## WORK ITEM
Only the lines from the start of the data to the line containing "4,1,4,$2,$3,$4,$5,$6,$7,$8,$9,$2,$3,0*", both included, should be output, exactly and without pictures.

Electronics engineering source data:
----------
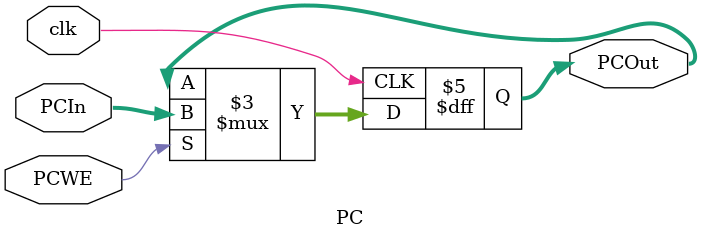
<source format=v>
`timescale 1ns / 1ps
module PC(
    input clk,
    input PCWE, // Program Counter Write Enable
    input [31:0] PCIn,
    output reg [31:0] PCOut
    );
    
    initial begin // Initial PC to 0 on startup
        PCOut = 500;
    end
    
    always@(posedge clk) begin
        if (PCWE) begin
            PCOut <= PCIn; // Assign next PC
        end
    end 
endmodule

</source>
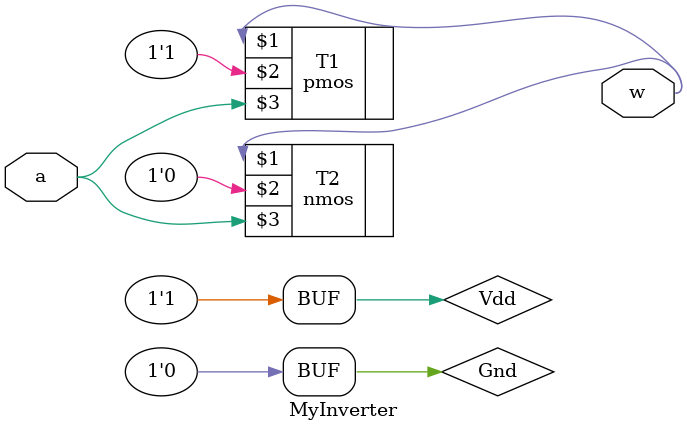
<source format=v>
`timescale 1ns/1ns
module MyInverter (input a,output w);
	supply1 Vdd;
	supply0 Gnd;
	pmos #(5,6,7) T1(w,Vdd,a);
	nmos #(3,4,5) T2(w,Gnd,a);
endmodule
</source>
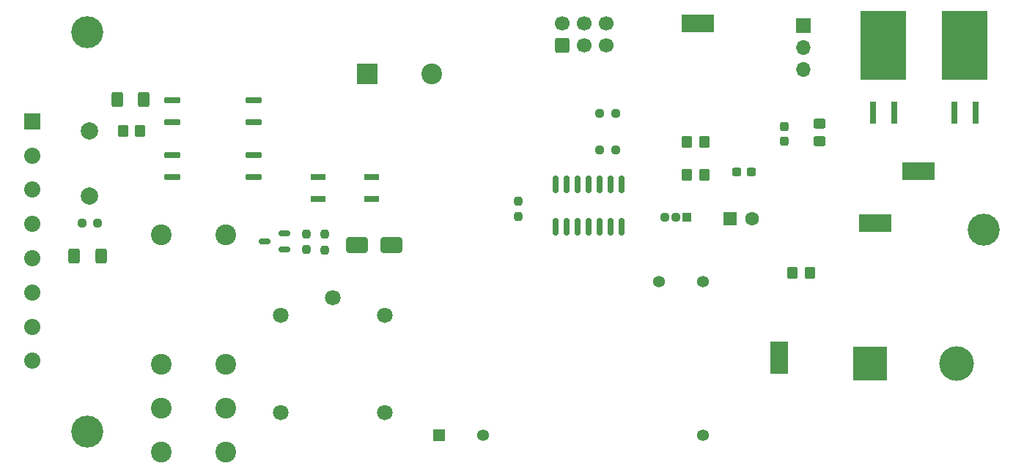
<source format=gts>
%TF.GenerationSoftware,KiCad,Pcbnew,7.0.0-1.fc36*%
%TF.CreationDate,2023-03-17T18:55:38-05:00*%
%TF.ProjectId,2275Mod,32323735-4d6f-4642-9e6b-696361645f70,rev?*%
%TF.SameCoordinates,Original*%
%TF.FileFunction,Soldermask,Top*%
%TF.FilePolarity,Negative*%
%FSLAX46Y46*%
G04 Gerber Fmt 4.6, Leading zero omitted, Abs format (unit mm)*
G04 Created by KiCad (PCBNEW 7.0.0-1.fc36) date 2023-03-17 18:55:38*
%MOMM*%
%LPD*%
G01*
G04 APERTURE LIST*
G04 Aperture macros list*
%AMRoundRect*
0 Rectangle with rounded corners*
0 $1 Rounding radius*
0 $2 $3 $4 $5 $6 $7 $8 $9 X,Y pos of 4 corners*
0 Add a 4 corners polygon primitive as box body*
4,1,4,$2,$3,$4,$5,$6,$7,$8,$9,$2,$3,0*
0 Add four circle primitives for the rounded corners*
1,1,$1+$1,$2,$3*
1,1,$1+$1,$4,$5*
1,1,$1+$1,$6,$7*
1,1,$1+$1,$8,$9*
0 Add four rect primitives between the rounded corners*
20,1,$1+$1,$2,$3,$4,$5,0*
20,1,$1+$1,$4,$5,$6,$7,0*
20,1,$1+$1,$6,$7,$8,$9,0*
20,1,$1+$1,$8,$9,$2,$3,0*%
G04 Aperture macros list end*
%ADD10RoundRect,0.250000X-0.350000X-0.450000X0.350000X-0.450000X0.350000X0.450000X-0.350000X0.450000X0*%
%ADD11RoundRect,0.250000X0.350000X0.450000X-0.350000X0.450000X-0.350000X-0.450000X0.350000X-0.450000X0*%
%ADD12R,2.400000X2.400000*%
%ADD13C,2.400000*%
%ADD14R,1.600000X1.600000*%
%ADD15C,1.600000*%
%ADD16RoundRect,0.237500X-0.250000X-0.237500X0.250000X-0.237500X0.250000X0.237500X-0.250000X0.237500X0*%
%ADD17R,1.700000X1.700000*%
%ADD18O,1.700000X1.700000*%
%ADD19RoundRect,0.150000X0.512500X0.150000X-0.512500X0.150000X-0.512500X-0.150000X0.512500X-0.150000X0*%
%ADD20R,1.358000X1.358000*%
%ADD21C,1.358000*%
%ADD22RoundRect,0.250000X-0.450000X0.325000X-0.450000X-0.325000X0.450000X-0.325000X0.450000X0.325000X0*%
%ADD23RoundRect,0.237500X-0.237500X0.250000X-0.237500X-0.250000X0.237500X-0.250000X0.237500X0.250000X0*%
%ADD24C,3.700000*%
%ADD25R,3.800000X2.030000*%
%ADD26R,2.030000X3.800000*%
%ADD27R,4.000000X4.000000*%
%ADD28C,4.000000*%
%ADD29R,0.711200X2.514600*%
%ADD30R,5.308600X8.026400*%
%ADD31R,1.725000X0.650000*%
%ADD32RoundRect,0.250000X-0.400000X-0.625000X0.400000X-0.625000X0.400000X0.625000X-0.400000X0.625000X0*%
%ADD33RoundRect,0.237500X-0.300000X-0.237500X0.300000X-0.237500X0.300000X0.237500X-0.300000X0.237500X0*%
%ADD34RoundRect,0.032000X-0.888000X-0.288000X0.888000X-0.288000X0.888000X0.288000X-0.888000X0.288000X0*%
%ADD35R,1.120000X1.120000*%
%ADD36C,1.120000*%
%ADD37RoundRect,0.150000X0.150000X-0.825000X0.150000X0.825000X-0.150000X0.825000X-0.150000X-0.825000X0*%
%ADD38RoundRect,0.250000X0.600000X-0.600000X0.600000X0.600000X-0.600000X0.600000X-0.600000X-0.600000X0*%
%ADD39C,1.700000*%
%ADD40RoundRect,0.250000X-1.000000X-0.650000X1.000000X-0.650000X1.000000X0.650000X-1.000000X0.650000X0*%
%ADD41C,1.808000*%
%ADD42C,2.000000*%
%ADD43R,1.874000X1.874000*%
%ADD44C,1.874000*%
%ADD45RoundRect,0.237500X-0.237500X0.287500X-0.237500X-0.287500X0.237500X-0.287500X0.237500X0.287500X0*%
G04 APERTURE END LIST*
D10*
%TO.C,R202*%
X182769000Y-89154000D03*
X184769000Y-89154000D03*
%TD*%
D11*
%TO.C,R204*%
X184769000Y-92964000D03*
X182769000Y-92964000D03*
%TD*%
D12*
%TO.C,C2*%
X145839245Y-81279999D03*
D13*
X153339246Y-81280000D03*
%TD*%
D14*
%TO.C,C3*%
X187770887Y-98043999D03*
D15*
X190270888Y-98044000D03*
%TD*%
D16*
%TO.C,R201*%
X172720000Y-90043000D03*
X174545000Y-90043000D03*
%TD*%
D11*
%TO.C,R1*%
X119634000Y-87884000D03*
X117634000Y-87884000D03*
%TD*%
D17*
%TO.C,J201*%
X196214999Y-75691999D03*
D18*
X196214999Y-78231999D03*
X196214999Y-80771999D03*
%TD*%
D19*
%TO.C,q1*%
X136271000Y-101600000D03*
X136271000Y-99700000D03*
X133996000Y-100650000D03*
%TD*%
D20*
%TO.C,PS1*%
X154167499Y-123104499D03*
D21*
X159247500Y-123104500D03*
X184647500Y-123104500D03*
X184647500Y-105324500D03*
X179567500Y-105324500D03*
%TD*%
D22*
%TO.C,D201*%
X198120000Y-86977000D03*
X198120000Y-89027000D03*
%TD*%
D13*
%TO.C,K1*%
X122047000Y-99917000D03*
X129540000Y-99917000D03*
X129540000Y-114903000D03*
X129540000Y-119983000D03*
X129540000Y-125063000D03*
X122047000Y-114903000D03*
X122047000Y-119983000D03*
X122047000Y-125063000D03*
%TD*%
D23*
%TO.C,R5*%
X138811000Y-99775000D03*
X138811000Y-101600000D03*
%TD*%
%TO.C,R6*%
X140970000Y-99798500D03*
X140970000Y-101623500D03*
%TD*%
D16*
%TO.C,R2*%
X112879500Y-98552000D03*
X114704500Y-98552000D03*
%TD*%
D24*
%TO.C,H3*%
X113538000Y-76454000D03*
%TD*%
%TO.C,H1*%
X113538000Y-122682000D03*
%TD*%
D25*
%TO.C,TP3*%
X209499199Y-92557599D03*
%TD*%
D26*
%TO.C,TP1*%
X193395599Y-114096799D03*
%TD*%
D27*
%TO.C,C201*%
X203928629Y-114807999D03*
D28*
X213928630Y-114808000D03*
%TD*%
D24*
%TO.C,H2*%
X217043000Y-99314000D03*
%TD*%
D29*
%TO.C,Q201*%
X213683999Y-85712299D03*
D30*
X214883999Y-77977999D03*
D29*
X216083999Y-85712299D03*
%TD*%
D31*
%TO.C,IC1*%
X140167999Y-93217999D03*
X140167999Y-95757999D03*
X146343999Y-95757999D03*
X146343999Y-93217999D03*
%TD*%
D32*
%TO.C,R3*%
X116941000Y-84201000D03*
X120041000Y-84201000D03*
%TD*%
D10*
%TO.C,R205*%
X194961000Y-104267000D03*
X196961000Y-104267000D03*
%TD*%
D33*
%TO.C,C200*%
X188494500Y-92583000D03*
X190219500Y-92583000D03*
%TD*%
D25*
%TO.C,TP4*%
X204520799Y-98501199D03*
%TD*%
D34*
%TO.C,U2*%
X123331000Y-84328000D03*
X123331000Y-86868000D03*
X132701000Y-86868000D03*
X132701000Y-84328000D03*
%TD*%
%TO.C,U3*%
X123331000Y-90678000D03*
X123331000Y-93218000D03*
X132701000Y-93218000D03*
X132701000Y-90678000D03*
%TD*%
D35*
%TO.C,U1*%
X182796249Y-97885499D03*
D36*
X181526250Y-97885500D03*
X180256250Y-97885500D03*
%TD*%
D16*
%TO.C,R200*%
X172720000Y-85852000D03*
X174545000Y-85852000D03*
%TD*%
D37*
%TO.C,U200*%
X167640000Y-98995000D03*
X168910000Y-98995000D03*
X170180000Y-98995000D03*
X171450000Y-98995000D03*
X172720000Y-98995000D03*
X173990000Y-98995000D03*
X175260000Y-98995000D03*
X175260000Y-94045000D03*
X173990000Y-94045000D03*
X172720000Y-94045000D03*
X171450000Y-94045000D03*
X170180000Y-94045000D03*
X168910000Y-94045000D03*
X167640000Y-94045000D03*
%TD*%
D29*
%TO.C,Q200*%
X204285999Y-85712299D03*
D30*
X205485999Y-77977999D03*
D29*
X206685999Y-85712299D03*
%TD*%
D38*
%TO.C,J200*%
X168402000Y-77978000D03*
D39*
X168402000Y-75438000D03*
X170942000Y-77978000D03*
X170942000Y-75438000D03*
X173482000Y-77978000D03*
X173482000Y-75438000D03*
%TD*%
D40*
%TO.C,D1*%
X144685000Y-101092000D03*
X148685000Y-101092000D03*
%TD*%
D41*
%TO.C,K2*%
X141876500Y-107177602D03*
X135876501Y-109177604D03*
X135876501Y-120477599D03*
X147876499Y-120477599D03*
X147876499Y-109177604D03*
%TD*%
D23*
%TO.C,R203*%
X163322000Y-95965000D03*
X163322000Y-97790000D03*
%TD*%
D42*
%TO.C,C1*%
X113792000Y-87884000D03*
X113792000Y-95384000D03*
%TD*%
D32*
%TO.C,R4*%
X111988000Y-102362000D03*
X115088000Y-102362000D03*
%TD*%
D25*
%TO.C,TP2*%
X183997599Y-75387199D03*
%TD*%
D43*
%TO.C,J1*%
X107185999Y-86757499D03*
D44*
X107186000Y-90717500D03*
X107186000Y-94677500D03*
X107186000Y-98637500D03*
X107186000Y-102597500D03*
X107186000Y-106557500D03*
X107186000Y-110517500D03*
X107186000Y-114477500D03*
%TD*%
D45*
%TO.C,D200*%
X194056000Y-87327000D03*
X194056000Y-89077000D03*
%TD*%
M02*

</source>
----------
## SOLUTION
<source format=v>
`timescale 1ns / 1ps
module PC(
    input clk,
    input PCWE, // Program Counter Write Enable
    input [31:0] PCIn,
    output reg [31:0] PCOut
    );
    
    initial begin // Initial PC to 0 on startup
        PCOut = 500;
    end
    
    always@(posedge clk) begin
        if (PCWE) begin
            PCOut <= PCIn; // Assign next PC
        end
    end 
endmodule

</source>
<source format=v>
`timescale 1ns/1ns
module MyInverter (input a,output w);
	supply1 Vdd;
	supply0 Gnd;
	pmos #(5,6,7) T1(w,Vdd,a);
	nmos #(3,4,5) T2(w,Gnd,a);
endmodule
</source>
<source format=gts>
%TF.GenerationSoftware,KiCad,Pcbnew,7.0.0-1.fc36*%
%TF.CreationDate,2023-03-17T18:55:38-05:00*%
%TF.ProjectId,2275Mod,32323735-4d6f-4642-9e6b-696361645f70,rev?*%
%TF.SameCoordinates,Original*%
%TF.FileFunction,Soldermask,Top*%
%TF.FilePolarity,Negative*%
%FSLAX46Y46*%
G04 Gerber Fmt 4.6, Leading zero omitted, Abs format (unit mm)*
G04 Created by KiCad (PCBNEW 7.0.0-1.fc36) date 2023-03-17 18:55:38*
%MOMM*%
%LPD*%
G01*
G04 APERTURE LIST*
G04 Aperture macros list*
%AMRoundRect*
0 Rectangle with rounded corners*
0 $1 Rounding radius*
0 $2 $3 $4 $5 $6 $7 $8 $9 X,Y pos of 4 corners*
0 Add a 4 corners polygon primitive as box body*
4,1,4,$2,$3,$4,$5,$6,$7,$8,$9,$2,$3,0*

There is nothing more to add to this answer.